* HOW TO COMPLETE THIS TASK
Your answer must be the lines from the one containing "CLINTON: Did we make mistakes? Of course we" through the last line of the records below, copied exactly, with the pictures left out.

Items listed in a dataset
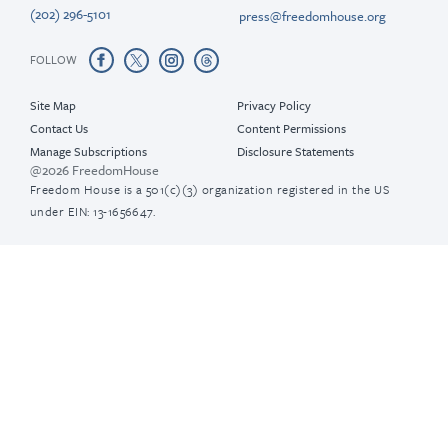
(202) 296-5101
press@freedomhouse.org
FOLLOW
Site Map
Privacy Policy
Contact Us
Content Permissions
Manage Subscriptions
Disclosure Statements
@2026 FreedomHouse
Freedom House is a 501(c)(3) organization registered in the US
under EIN: 13-1656647.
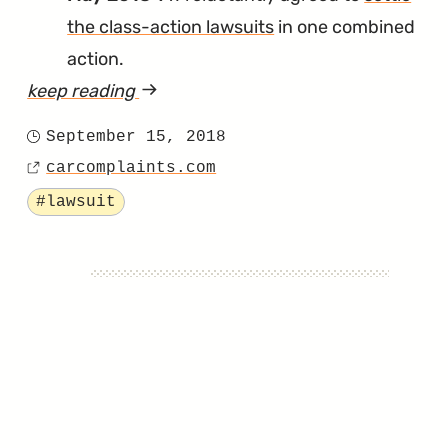
the class-action lawsuits
in one combined
action.
keep reading
article
"It’s
September 15, 2018
Posted
the
carcomplaints.com
on
Source
Final
Tagged
#lawsuit
Countdown
for
VW’s
Timing
Chain
Class-
Action
Settlement"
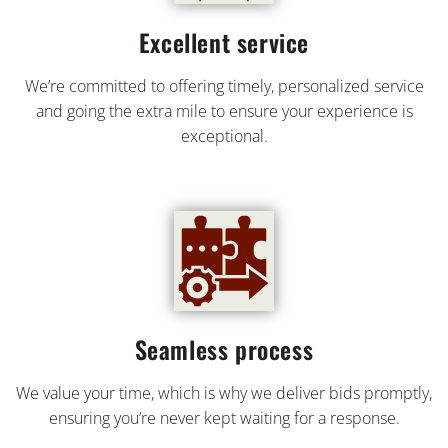
Excellent service
We’re committed to offering timely, personalized service
and going the extra mile to ensure your experience is
exceptional.
Seamless process
We value your time, which is why we deliver bids promptly,
ensuring you’re never kept waiting for a response.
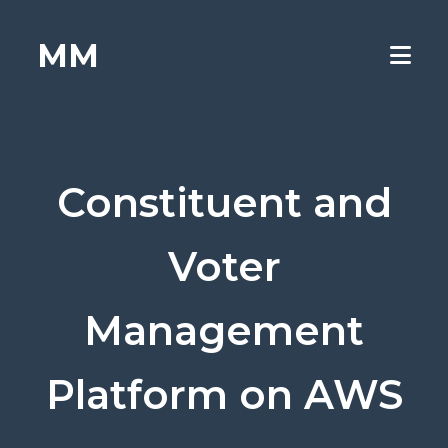
MM
Constituent and
Voter
Management
Platform on AWS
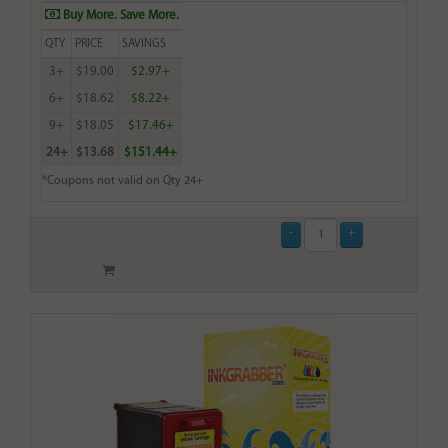
Buy More. Save More.
QTY
PRICE
SAVINGS
3+
$19.00
$2.97+
6+
$18.62
$8.22+
9+
$18.05
$17.46+
24+
$13.68
$151.44+
*Coupons not valid on Qty 24+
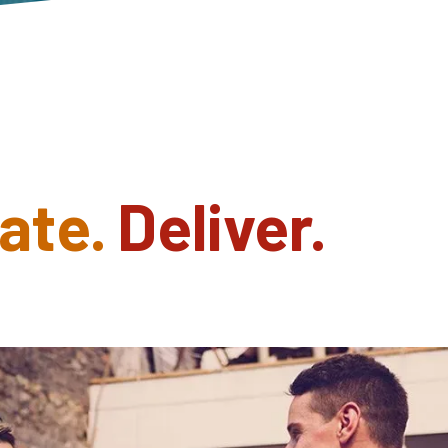
ate.
Deliver.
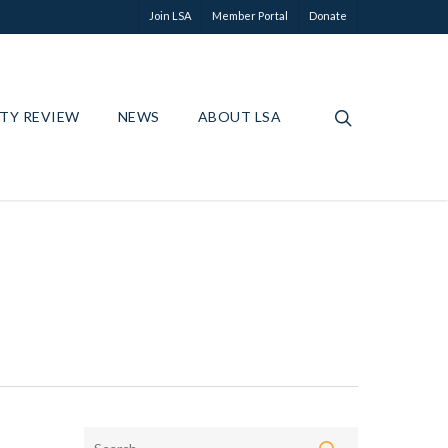
Join LSA
Member Portal
Donate
ETY REVIEW
NEWS
ABOUT LSA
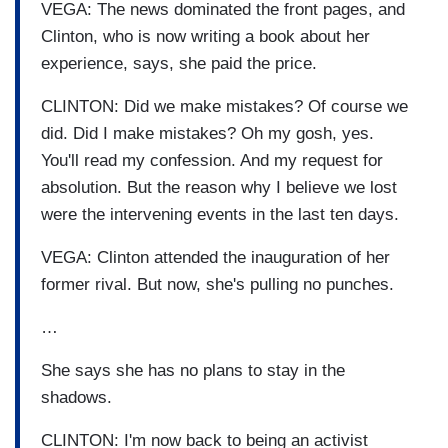
VEGA: The news dominated the front pages, and
Clinton, who is now writing a book about her
experience, says, she paid the price.
CLINTON: Did we make mistakes? Of course we
did. Did I make mistakes? Oh my gosh, yes.
You'll read my confession. And my request for
absolution. But the reason why I believe we lost
were the intervening events in the last ten days.
VEGA: Clinton attended the inauguration of her
former rival. But now, she's pulling no punches.
…
She says she has no plans to stay in the
shadows.
CLINTON: I'm now back to being an activist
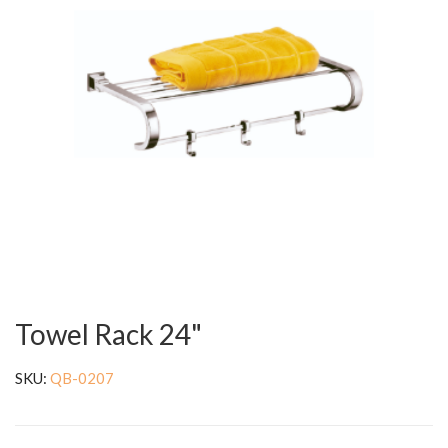
Towel Rack 24"
SKU:
QB-0207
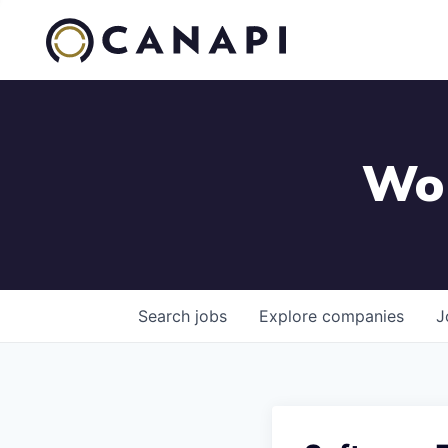
Wor
Search
jobs
Explore
companies
J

* ANSWER TO THE EXERCISE
CLINTON: Did we make mistakes? Of course we
did. Did I make mistakes? Oh my gosh, yes.
You'll read my confession. And my request for
absolution. But the reason why I believe we lost
were the intervening events in the last ten days.
VEGA: Clinton attended the inauguration of her
former rival. But now, she's pulling no punches.
…
She says she has no plans to stay in the
shadows.
CLINTON: I'm now back to being an activist
Towel Rack 24"
SKU:
QB-0207
Wor
Search
jobs
Explore
companies
J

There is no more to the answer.